BSG (Urteil vom 28.09.2016; Aktenzeichen B 6 KA 32/15 R)

 

Tenor

Die Berufung des Klägers gegen den Gerichtsbescheid des Sozialgerichts Kiel vom 21. August 2013 wird zurückgewiesen.

Der Kläger trägt auch die Kosten des Berufungsverfahrens.

Die Revision wird zugelassen.

 

Tatbestand

Die Beteiligten streiten über die Ausschreibung des Vertragsarztsitzes des Klägers.

Der Kläger ist 1942 geboren. Er erlangte 1974 die Facharztbezeichnung für Anästhesiologie und 1978 für Frauenheilkunde und Geburtshilfe. 1978 erhielt er eine Vertragsarztzulassung für Frauenheilkunde und Geburtshilfe in S…, 1996 zusätzlich eine Zulassung als Arzt für Anästhesiologie. Mit Wirkung vom 3. Januar 2010 verzichtete er auf seine Zulassung als Vertragsarzt für Gynäkologie zugunsten des Medizinischen Versorgungszentrums (MVZ) R…-W…-Platz in S…, das seinerseits beantragte, den Kläger als Arzt zunächst ganztägig und ab 1. Januar 2011 für 20 Stunden wöchentlich anzustellen.

Am 28. April 2010 beantragte der Kläger bei der Beklagten die Ausschreibung seines Vertragsarztsitzes für Anästhesiologie als volle Arztstelle. Die Beklagte lehnte den Antrag durch Bescheid vom 30. Juni 2010 mit der Begründung ab, mit seinem Verzicht vom 3. Januar 2010 habe die Zulassung des Klägers geendet. Er sei in der Bedarfsplanung für jedes der beiden Facharztgebiete mit dem Faktor 0,5 geführt worden. Auf seine Zulassung habe er zusammen mit seinem Antrag auf eine ganztägige Anstellung bei dem MVZ verzichtet. Diese habe der Zulassungsausschuss am 1. Dezember 2009 genehmigt. Zwar sei ein Vertragsarztsitz neu auszuschreiben, wenn eine Zulassung durch Verzicht ende; der Kläger habe aber bereits zugunsten des MVZ verzichtet. Vertragsärzte mit zwei Zulassungen müssten sich für die Ausschreibung eines Facharztgebietes entscheiden und könnten nicht zwei volle Ausschreibungen verlangen.
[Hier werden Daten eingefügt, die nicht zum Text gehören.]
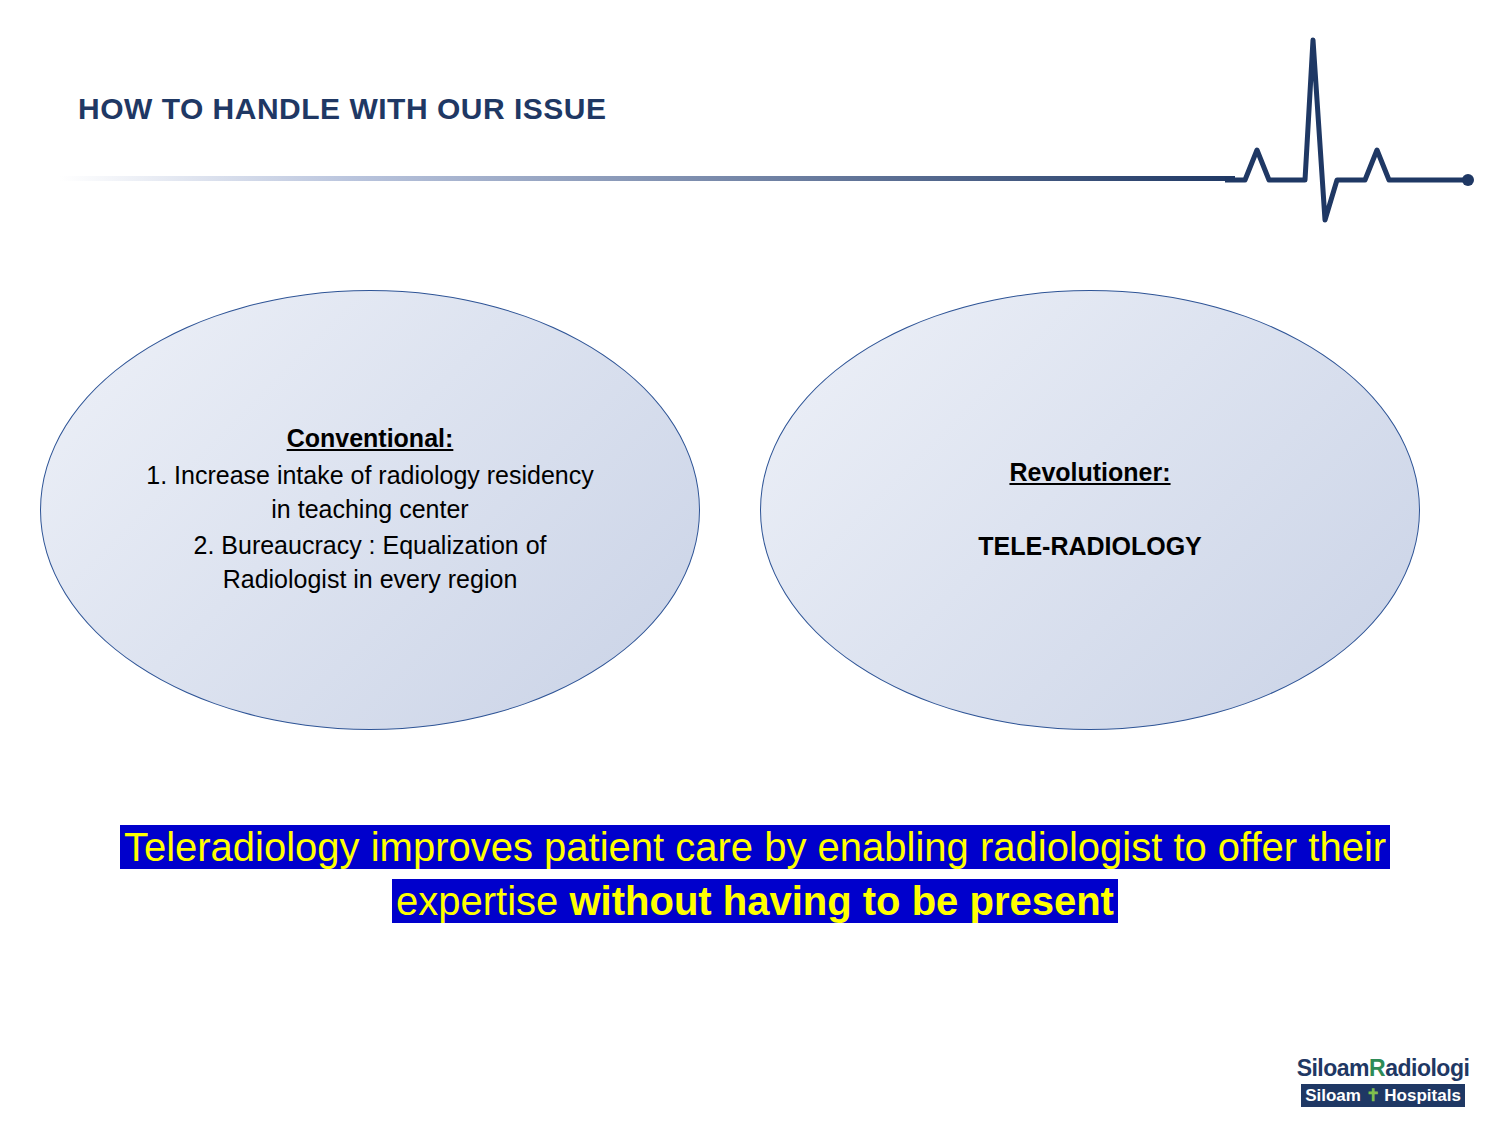How to handle with our issue
Conventional:
Increase intake of radiology residency in teaching center
Bureaucracy : Equalization of Radiologist in every region
Revolutioner: TELE-RADIOLOGY
Teleradiology improves patient care by enabling radiologist to offer their expertise without having to be present
SiloamRadiologi
Siloam ✝ Hospitals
Allenfalls sei nach den Bestimmungen des Vertragsarztrechtsänderungsgesetzes (VÄndG) eine jeweils hälftige Ausschreibung beider Fachgebiete möglich.

Mit seinem Widerspruch vom 20. Juli 2010 machte der Kläger geltend, er habe zwei volle Zulassungen als Vertragsarzt bekommen, mit denen er im Arztregister eingetragen gewesen sei. Er habe ausdrücklich nur auf die Zulassung als Gynäkologe verzichtet. Noch im Februar 2010 sei er aufgefordert worden, seinen Vertragsarztsitz für Anästhesiologie auszuschreiben. Mit Widerspruchsbescheid vom 28. September 2010 wies die Beklagte den Widerspruch zurück. Sie führte erneut aus, im Rahmen der Bedarfsplanung sei der Kläger gemäß § 17 Abs. 1 Bedarfsplanungsrichtlinien (BedarfsPlRL, jetzt § 21 Abs. 1 BedarfsPlRL) in jedem Fachgebiet mit dem Faktor 0,5 berücksichtigt worden. Ein Arzt könne nicht zwei volle Versorgungsaufträge wahrnehmen. Seit dem VÄndG hätten Ärzte die Möglichkeit, zwei halbe Zulassungen mit jeweils einem halben Versorgungsauftrag zu erhalten. Die Ausschreibung zweier voller Arztstellen sei systemwidrig.

Zur Begründung seiner Klage vom 22. Oktober 2010 beim Sozialgericht Kiel hat der Kläger ausgeführt, er habe 1996 neben seiner Zulassung als Arzt für Frauenheilkunde und Geburtshilfe in S… eine weitere Zulassung als Arzt für Anästhesiologie ohne jede Einschränkung erhalten. Mit Schreiben des Zulassungsausschusses vom 4. Februar 2010 sei er zur Ausschreibung seiner Zulassung als Anästhesiologe aufgefordert worden. Er bestreite, dass er bei der Bedarfsplanung mit dem Faktor 0,5 für jedes Fachgebiet gezählt werde. Seine damaligen Zulassungen hätten das nicht vorgesehen. Der Zulassungsbescheid vom 25. November 1995 habe ausgesagt, dass für das Fachgebiet der Anästhesiologie keine Zulassungssperren beständen. Er habe jetzt nur auf seine Zulassung als Vertragsarzt für Gynäkologie verzichtet. Der Hinweis auf die BedarfsPlRL sei unerheblich, weil für die Anästhesie 1996 noch keine Bedarfsplanung bestanden habe. Eine Zulassung hätte folglich in der Zwischenzeit zeitlich beschränkt werden müssen, um wirksam zu werden. Offensichtlich habe die Beklagte ihren planungsrechtlichen Fehler erkannt, den sie nun durch den Entzug der Zulassung für das Gebiet der Anästhesiologie zu kompensieren versuche. Hierbei hat der Kläger auf das Zulassungsentziehungsverfahren des Zulassungsausschusses Bezug genommen (L 7 KA 37/13).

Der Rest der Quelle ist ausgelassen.